Wakil Kepala Bareskrim Polri, Nunung Syaifuddin, menekankan bahwa sektor energi merupakan faktor vital dalam menopang kehidupan masyarakat serta perekonomian nasional. Oleh karena itu, Polri memiliki peran strategis dalam memastikan distribusi energi berjalan lancar dan tepat sasaran.
“Distribusi energi harus tepat sasaran. Negara hadir untuk memastikan subsidi benar-benar dinikmati oleh masyarakat yang berhak,” tegasnya.
Ia juga menyoroti dinamika global, termasuk konflik geopolitik yang berdampak pada kenaikan harga minyak dunia. Kondisi tersebut turut meningkatkan beban subsidi pemerintah, sekaligus membuka celah bagi oknum untuk melakukan penyalahgunaan akibat disparitas harga antara BBM subsidi dan non-subsidi.

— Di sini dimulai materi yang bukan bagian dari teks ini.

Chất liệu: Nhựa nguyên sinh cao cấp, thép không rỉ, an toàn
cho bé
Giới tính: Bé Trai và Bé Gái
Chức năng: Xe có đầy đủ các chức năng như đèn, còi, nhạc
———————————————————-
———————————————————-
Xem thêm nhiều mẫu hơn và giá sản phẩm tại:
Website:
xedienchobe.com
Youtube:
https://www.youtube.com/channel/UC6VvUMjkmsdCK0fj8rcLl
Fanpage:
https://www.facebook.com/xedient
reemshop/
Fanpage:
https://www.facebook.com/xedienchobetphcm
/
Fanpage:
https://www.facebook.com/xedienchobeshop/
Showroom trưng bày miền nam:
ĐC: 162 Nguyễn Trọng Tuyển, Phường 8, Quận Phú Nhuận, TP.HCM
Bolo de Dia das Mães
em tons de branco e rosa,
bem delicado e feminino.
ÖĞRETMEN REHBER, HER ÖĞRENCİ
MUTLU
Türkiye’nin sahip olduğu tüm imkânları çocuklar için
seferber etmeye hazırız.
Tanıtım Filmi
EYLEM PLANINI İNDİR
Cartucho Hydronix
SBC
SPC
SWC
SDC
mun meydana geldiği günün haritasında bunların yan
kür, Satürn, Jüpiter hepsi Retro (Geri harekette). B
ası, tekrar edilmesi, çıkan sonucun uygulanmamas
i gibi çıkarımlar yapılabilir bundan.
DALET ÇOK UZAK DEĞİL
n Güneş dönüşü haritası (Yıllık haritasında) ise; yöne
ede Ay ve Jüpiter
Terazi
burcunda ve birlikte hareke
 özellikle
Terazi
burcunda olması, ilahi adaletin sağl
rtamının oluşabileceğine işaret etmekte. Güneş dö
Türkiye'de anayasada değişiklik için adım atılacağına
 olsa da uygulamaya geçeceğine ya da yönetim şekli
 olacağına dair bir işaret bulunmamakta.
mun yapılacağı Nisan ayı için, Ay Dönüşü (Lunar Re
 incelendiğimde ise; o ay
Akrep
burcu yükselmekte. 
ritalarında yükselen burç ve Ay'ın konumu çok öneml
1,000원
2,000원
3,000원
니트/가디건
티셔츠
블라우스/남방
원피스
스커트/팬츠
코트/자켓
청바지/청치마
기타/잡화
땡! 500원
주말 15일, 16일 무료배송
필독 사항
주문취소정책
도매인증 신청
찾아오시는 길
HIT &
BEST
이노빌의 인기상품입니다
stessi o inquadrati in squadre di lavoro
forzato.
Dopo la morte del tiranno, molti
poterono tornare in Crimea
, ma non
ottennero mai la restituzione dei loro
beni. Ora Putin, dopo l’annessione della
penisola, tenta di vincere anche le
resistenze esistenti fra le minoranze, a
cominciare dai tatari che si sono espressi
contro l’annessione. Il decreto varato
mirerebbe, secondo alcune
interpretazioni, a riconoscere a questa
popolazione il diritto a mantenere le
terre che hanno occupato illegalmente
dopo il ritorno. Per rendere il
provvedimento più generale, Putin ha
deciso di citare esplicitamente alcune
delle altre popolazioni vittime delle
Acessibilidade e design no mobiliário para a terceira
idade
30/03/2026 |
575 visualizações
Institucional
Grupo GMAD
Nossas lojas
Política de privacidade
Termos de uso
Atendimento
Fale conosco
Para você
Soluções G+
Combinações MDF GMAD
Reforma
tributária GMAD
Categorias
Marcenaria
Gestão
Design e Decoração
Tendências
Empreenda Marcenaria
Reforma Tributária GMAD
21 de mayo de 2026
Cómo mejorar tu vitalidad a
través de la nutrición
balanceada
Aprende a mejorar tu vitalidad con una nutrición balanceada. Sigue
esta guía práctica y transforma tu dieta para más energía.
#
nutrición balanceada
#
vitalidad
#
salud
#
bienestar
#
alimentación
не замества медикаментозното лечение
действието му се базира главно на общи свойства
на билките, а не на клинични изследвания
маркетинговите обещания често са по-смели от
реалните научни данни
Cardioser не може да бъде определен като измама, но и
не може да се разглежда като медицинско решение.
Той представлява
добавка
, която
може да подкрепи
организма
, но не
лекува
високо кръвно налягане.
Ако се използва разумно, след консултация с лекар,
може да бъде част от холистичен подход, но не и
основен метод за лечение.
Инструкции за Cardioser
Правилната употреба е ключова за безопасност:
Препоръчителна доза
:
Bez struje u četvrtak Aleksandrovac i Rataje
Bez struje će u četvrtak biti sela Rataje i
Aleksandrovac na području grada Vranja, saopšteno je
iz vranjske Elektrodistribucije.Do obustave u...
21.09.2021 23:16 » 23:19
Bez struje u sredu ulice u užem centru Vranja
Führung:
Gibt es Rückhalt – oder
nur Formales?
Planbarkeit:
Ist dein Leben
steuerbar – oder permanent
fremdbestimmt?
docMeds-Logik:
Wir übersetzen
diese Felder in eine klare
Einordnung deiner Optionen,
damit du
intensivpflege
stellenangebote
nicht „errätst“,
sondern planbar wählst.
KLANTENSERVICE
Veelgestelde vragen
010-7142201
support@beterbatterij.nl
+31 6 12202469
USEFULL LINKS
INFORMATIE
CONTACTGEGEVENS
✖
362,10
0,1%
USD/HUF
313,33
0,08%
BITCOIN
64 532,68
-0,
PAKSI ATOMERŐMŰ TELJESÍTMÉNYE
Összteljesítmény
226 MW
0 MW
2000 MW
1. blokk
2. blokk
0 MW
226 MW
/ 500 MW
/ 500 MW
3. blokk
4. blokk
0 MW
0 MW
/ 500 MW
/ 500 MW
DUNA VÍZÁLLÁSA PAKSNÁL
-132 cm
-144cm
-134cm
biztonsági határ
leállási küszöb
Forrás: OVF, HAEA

Sementara itu, Direktur Tindak Pidana Tertentu Bareskrim Polri, Mohammad Irhamni, mengungkapkan bahwa sepanjang tahun 2025 hingga awal 2026 pihaknya telah mengungkap ratusan kasus penyalahgunaan BBM dan LPG subsidi di berbagai wilayah Indonesia.
Pada tahun 2025, tercatat sebanyak 568 kasus di 33 provinsi dengan 583 tersangka, serta potensi kerugian negara mencapai Rp1,26 triliun. Adapun hingga April 2026, telah diungkap 97 kasus dengan 89 tersangka.
“Ini menunjukkan bahwa penyalahgunaan subsidi masih masif dan terorganisir. Penindakan tidak hanya dilakukan di lapangan, tetapi juga menelusuri jaringan distribusi ilegal,” ujar Irhamni.
Dalam pengungkapan tersebut, aparat mengamankan berbagai barang bukti, di antaranya jutaan liter BBM, ribuan tabung LPG berbagai ukuran, serta puluhan kendaraan operasional yang digunakan pelaku.
Bareskrim juga mengidentifikasi sejumlah modus operandi yang kerap digunakan, seperti pembelian BBM subsidi secara berulang di berbagai SPBU, penimbunan untuk dijual kembali ke industri, penggunaan barcode atau identitas palsu, hingga praktik pengoplosan LPG dari tabung 3 kg ke tabung non-subsidi.
Upaya penegakan hukum ini dilakukan melalui sinergi lintas lembaga, melibatkan TNI, Kejaksaan Agung, Kementerian ESDM, SKK Migas, serta Pertamina.
Wakil Komandan Pusat Polisi Militer TNI, Bambang Suseno, menegaskan bahwa pihaknya tidak akan mentolerir keterlibatan oknum TNI dalam praktik ilegal tersebut.
“Kami akan menindak tegas setiap prajurit yang terlibat, baik sebagai pelaku maupun pihak yang membekingi,” ujarnya.
Senada, Kepala SKK Migas, Djoko Siswanto, mengapresiasi langkah tegas Polri dalam menjaga tata kelola energi nasional serta memastikan subsidi tepat sasaran.
Ke depan, Bareskrim Polri akan terus memperkuat langkah strategis, antara lain dengan meningkatkan intensitas penegakan hukum, membuka kanal pengaduan masyarakat, menindak tegas oknum internal, serta menerapkan pasal tindak pidana pencucian uang (TPPU) guna menelusuri aset para pelaku.
Polri juga mengajak masyarakat untuk berperan aktif dalam melaporkan dugaan penyalahgunaan subsidi energi.
“Polri akan terus hadir secara profesional, transparan, dan berkeadilan demi menjaga kepentingan negara dan kesejahteraan masyarakat,” tutup Irhamni.